SELECTED TEXT:
========
2015 World Rugby Under 20 Championship

Tournament details
- Host: Italy
- Date: 2–20 June 2015
- Teams: 12

Final positions
- Champions: New Zealand
- Runner-up: England
- Third place: South Africa
- Fourth place: France

= 2015 World Rugby Under 20 Championship =

The 2015 World Rugby Under 20 Championship was the eighth annual international rugby union competition for Under 20 national teams. The event was organised for the second time in Italy by rugby's governing body, World Rugby. Twelve nations played in the tournament, with matches hosted by Parma, Viadana, Calvisano and Cremona, host city of the final match. England went into the tournament as the two-time defending champions after they successfully defended their title in the 2014 IRB Junior World Championship (as the tournament was known through 2014). This was the first U20 Championship held after the sport's governing body changed its name from the International Rugby Board to the current World Rugby.

New Zealand won the title after a 21–16 win against England in the final.
========
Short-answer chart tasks
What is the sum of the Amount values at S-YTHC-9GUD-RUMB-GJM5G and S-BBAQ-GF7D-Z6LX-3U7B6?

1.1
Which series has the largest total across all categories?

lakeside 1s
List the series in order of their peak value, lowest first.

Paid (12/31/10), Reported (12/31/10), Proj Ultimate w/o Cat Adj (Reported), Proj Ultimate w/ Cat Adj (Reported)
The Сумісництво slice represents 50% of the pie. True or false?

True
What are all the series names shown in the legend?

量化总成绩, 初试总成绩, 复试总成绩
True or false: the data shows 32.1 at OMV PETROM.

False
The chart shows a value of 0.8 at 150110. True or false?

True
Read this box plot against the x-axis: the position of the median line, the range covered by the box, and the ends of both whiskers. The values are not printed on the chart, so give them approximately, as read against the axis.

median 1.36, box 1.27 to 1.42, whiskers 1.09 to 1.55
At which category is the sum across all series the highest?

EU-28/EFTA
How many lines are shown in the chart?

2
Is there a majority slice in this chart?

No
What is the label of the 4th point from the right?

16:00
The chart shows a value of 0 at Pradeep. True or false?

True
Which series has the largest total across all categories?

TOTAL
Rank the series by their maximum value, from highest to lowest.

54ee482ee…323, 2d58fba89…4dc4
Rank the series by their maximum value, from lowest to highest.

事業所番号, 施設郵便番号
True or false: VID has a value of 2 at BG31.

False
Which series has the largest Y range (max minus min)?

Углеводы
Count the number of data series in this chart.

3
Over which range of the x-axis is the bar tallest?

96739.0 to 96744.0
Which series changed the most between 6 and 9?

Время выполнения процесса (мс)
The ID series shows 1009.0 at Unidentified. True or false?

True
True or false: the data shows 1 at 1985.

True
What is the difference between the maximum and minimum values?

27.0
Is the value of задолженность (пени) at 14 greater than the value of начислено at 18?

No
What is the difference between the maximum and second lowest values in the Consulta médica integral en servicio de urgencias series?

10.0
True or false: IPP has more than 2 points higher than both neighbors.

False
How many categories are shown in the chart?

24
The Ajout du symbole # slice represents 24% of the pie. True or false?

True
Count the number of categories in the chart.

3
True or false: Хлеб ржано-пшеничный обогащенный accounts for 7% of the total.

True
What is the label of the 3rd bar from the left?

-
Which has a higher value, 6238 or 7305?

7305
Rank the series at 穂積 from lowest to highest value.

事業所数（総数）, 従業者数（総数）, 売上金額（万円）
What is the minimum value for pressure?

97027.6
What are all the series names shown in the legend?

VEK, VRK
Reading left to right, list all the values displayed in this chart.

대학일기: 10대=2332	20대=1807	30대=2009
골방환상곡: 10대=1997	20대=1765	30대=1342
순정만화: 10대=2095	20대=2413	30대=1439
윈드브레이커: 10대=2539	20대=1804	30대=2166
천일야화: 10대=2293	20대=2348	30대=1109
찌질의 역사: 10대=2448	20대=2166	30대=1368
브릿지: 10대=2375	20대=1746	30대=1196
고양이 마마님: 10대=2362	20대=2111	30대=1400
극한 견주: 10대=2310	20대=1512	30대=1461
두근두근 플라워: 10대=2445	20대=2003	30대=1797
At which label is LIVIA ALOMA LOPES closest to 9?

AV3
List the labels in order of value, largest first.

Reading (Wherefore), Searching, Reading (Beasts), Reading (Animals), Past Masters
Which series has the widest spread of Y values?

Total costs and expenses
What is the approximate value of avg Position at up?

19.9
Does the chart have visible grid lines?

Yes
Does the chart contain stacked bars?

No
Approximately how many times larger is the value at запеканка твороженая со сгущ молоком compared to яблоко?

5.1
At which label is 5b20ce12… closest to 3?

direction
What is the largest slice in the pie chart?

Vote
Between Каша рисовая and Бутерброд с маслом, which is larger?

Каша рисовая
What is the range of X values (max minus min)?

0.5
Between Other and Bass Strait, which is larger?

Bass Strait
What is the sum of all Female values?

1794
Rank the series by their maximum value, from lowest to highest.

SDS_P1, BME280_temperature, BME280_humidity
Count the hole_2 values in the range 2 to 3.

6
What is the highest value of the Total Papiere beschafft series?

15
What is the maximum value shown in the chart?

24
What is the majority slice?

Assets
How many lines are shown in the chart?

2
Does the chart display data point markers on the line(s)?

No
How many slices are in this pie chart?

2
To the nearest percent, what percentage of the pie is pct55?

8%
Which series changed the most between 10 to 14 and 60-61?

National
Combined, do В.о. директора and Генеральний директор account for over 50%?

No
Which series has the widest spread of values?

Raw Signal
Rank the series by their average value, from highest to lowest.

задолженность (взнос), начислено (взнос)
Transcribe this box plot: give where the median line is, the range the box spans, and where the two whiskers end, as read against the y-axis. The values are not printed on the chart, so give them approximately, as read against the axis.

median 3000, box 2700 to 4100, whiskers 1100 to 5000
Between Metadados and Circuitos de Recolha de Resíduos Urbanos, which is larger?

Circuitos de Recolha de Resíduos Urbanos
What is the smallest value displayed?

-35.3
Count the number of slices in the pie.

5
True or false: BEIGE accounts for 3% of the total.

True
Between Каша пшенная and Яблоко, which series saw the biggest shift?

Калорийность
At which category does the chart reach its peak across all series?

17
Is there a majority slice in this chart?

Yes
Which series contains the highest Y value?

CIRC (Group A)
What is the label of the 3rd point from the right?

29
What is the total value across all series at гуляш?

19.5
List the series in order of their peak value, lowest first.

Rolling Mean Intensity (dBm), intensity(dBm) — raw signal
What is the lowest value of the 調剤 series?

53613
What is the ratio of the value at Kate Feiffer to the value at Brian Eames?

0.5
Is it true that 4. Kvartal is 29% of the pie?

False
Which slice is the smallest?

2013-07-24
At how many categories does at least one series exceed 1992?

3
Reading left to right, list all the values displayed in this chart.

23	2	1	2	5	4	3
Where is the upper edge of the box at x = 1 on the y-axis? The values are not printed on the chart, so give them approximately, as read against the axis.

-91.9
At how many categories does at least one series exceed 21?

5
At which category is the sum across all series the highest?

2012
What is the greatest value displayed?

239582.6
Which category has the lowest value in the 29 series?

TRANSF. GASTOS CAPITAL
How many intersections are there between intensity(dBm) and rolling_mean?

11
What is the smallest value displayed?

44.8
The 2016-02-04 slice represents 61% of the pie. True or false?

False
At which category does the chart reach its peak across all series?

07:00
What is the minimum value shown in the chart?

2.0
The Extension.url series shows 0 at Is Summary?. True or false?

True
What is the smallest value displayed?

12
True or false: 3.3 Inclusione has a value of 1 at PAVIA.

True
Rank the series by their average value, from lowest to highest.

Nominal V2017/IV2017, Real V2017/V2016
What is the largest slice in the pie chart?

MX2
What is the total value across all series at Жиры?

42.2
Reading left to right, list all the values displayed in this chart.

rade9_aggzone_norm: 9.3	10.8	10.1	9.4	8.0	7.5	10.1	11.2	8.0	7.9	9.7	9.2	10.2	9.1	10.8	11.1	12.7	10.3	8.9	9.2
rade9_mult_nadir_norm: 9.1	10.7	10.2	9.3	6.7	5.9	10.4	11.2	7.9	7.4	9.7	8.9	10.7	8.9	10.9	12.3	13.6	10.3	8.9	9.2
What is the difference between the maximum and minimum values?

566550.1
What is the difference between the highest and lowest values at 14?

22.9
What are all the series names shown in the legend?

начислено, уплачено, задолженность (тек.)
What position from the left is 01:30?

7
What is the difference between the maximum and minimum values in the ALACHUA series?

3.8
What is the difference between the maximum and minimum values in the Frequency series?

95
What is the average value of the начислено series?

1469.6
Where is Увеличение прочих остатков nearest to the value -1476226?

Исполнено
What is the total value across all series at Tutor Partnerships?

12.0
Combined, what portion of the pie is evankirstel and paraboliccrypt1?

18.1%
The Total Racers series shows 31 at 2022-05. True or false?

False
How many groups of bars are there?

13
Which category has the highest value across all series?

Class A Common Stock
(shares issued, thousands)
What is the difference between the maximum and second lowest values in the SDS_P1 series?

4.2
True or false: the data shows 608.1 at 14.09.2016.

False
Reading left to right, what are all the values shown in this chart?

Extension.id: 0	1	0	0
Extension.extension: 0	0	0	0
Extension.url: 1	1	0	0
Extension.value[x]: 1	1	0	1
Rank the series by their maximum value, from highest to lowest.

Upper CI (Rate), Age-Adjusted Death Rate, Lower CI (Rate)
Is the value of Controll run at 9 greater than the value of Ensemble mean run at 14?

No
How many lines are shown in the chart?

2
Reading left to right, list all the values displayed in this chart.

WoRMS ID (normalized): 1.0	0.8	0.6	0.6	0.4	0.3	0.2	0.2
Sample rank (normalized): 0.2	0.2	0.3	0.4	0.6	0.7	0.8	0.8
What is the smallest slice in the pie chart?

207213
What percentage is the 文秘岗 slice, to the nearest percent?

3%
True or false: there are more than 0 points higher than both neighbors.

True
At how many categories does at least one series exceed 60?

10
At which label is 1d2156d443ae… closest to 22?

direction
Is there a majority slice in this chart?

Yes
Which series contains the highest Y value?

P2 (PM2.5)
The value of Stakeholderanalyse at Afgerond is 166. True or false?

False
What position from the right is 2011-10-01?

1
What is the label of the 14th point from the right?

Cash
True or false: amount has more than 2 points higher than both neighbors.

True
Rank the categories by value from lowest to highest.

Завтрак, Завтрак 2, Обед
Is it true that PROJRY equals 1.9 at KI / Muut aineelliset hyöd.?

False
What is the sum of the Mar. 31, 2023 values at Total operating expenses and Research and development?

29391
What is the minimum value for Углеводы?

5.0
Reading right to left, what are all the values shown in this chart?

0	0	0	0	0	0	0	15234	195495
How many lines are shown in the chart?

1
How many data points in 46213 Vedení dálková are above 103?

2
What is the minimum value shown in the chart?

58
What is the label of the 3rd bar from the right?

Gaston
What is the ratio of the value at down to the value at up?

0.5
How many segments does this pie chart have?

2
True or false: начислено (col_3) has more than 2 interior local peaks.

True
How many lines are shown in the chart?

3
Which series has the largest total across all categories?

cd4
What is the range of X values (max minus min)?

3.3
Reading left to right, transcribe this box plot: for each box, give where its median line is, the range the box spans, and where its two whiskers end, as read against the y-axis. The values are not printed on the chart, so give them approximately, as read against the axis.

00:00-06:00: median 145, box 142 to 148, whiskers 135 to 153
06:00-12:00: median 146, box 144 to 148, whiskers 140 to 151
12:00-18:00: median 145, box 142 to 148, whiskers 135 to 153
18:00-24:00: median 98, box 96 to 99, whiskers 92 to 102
========
PROBLEMS TO WORK ON:
[A] Edit the rugby championship text from the words "Final positions" through "current World Rugby.", replacing "nations" with "countries".
[B] Continue the account of the 2015 Under 20 rugby championship from its last sentence.

RESPONSES TO THE TASKS:
[A]
Final positions
- Champions: New Zealand
- Runner-up: England
- Third place: South Africa
- Fourth place: France

= 2015 World Rugby Under 20 Championship =

The 2015 World Rugby Under 20 Championship was the eighth annual international rugby union competition for Under 20 national teams. The event was organised for the second time in Italy by rugby's governing body, World Rugby. Twelve countries played in the tournament, with matches hosted by Parma, Viadana, Calvisano and Cremona, host city of the final match. England went into the tournament as the two-time defending champions after they successfully defended their title in the 2014 IRB Junior World Championship (as the tournament was known through 2014). This was the first U20 Championship held after the sport's governing body changed its name from the International Rugby Board to the current World Rugby.

[B]
==Venues==
The championship was held across four locations. Parma, Viadana and Calvisano hosted pool matches, with the latter two hosting semi-finals for each bracket (teams 1–4, 5–8 and 9–12). Cremona hosted the final and two of the remaining positional play-offs, with Calvisano hosting the others.

| Location | Venue | Capacity |
|---|---|---|
| Cremona | Stadio Giovanni Zini | 20,641 |
| Viadana | Stadio Luigi Zaffanella | 6,000 |
| Calvisano | Stadio San Michele | 5,000 |
| Parma | Stadio Sergio Lanfranchi | 5,000 |

==Teams==
The following teams participated in the 2015 World Rugby U20 Championship:

| Pool | Team | No. of Tournaments | Position 2014 | Position 2015 | Notes |
|---|---|---|---|---|---|
| A | England | 8 | 1st | 2nd | Runners-up |
| A | France | 8 | 6th | 4th |  |
| A | Japan | 3 | DNP | 10th | Promoted from 2014 IRB Junior World Rugby Trophy |
| A | Wales | 8 | 7th | 6th |  |
| B | Australia | 8 | 5th | 5th |  |
| B | Italy | 6 | 11th | 11th |  |
| B | South Africa | 8 | 2nd | 3rd | Bronze Medal Winner |
| B | Samoa | 6 | 8th | 12th | Relegated to 2016 World Rugby Under 20 Trophy |
| C | Argentina | 8 | 9th | 9th |  |
| C | Ireland | 8 | 4th | 7th |  |
| C | New Zealand | 8 | 3rd | 1st | Champions |
| C | Scotland | 8 | 10th | 8th |  |

==Match officials==
The following officials oversaw the thirty matches:

- TMO Shaun Veldsman travelled to Italy for the semi-finals and the final.

- Referees
- ENG Matthew Carley (England)
- Gary Conway (Ireland)
- AUS Will Houston (Australia)
- JPN Shuhei Kubo (Japan)
- SCO Lloyd Linton (Scotland)
- NZL Brendon Pickerill (New Zealand)
- ITA Elia Rizzo (Italy)
- ARG Juan Sylvestre (Argentina)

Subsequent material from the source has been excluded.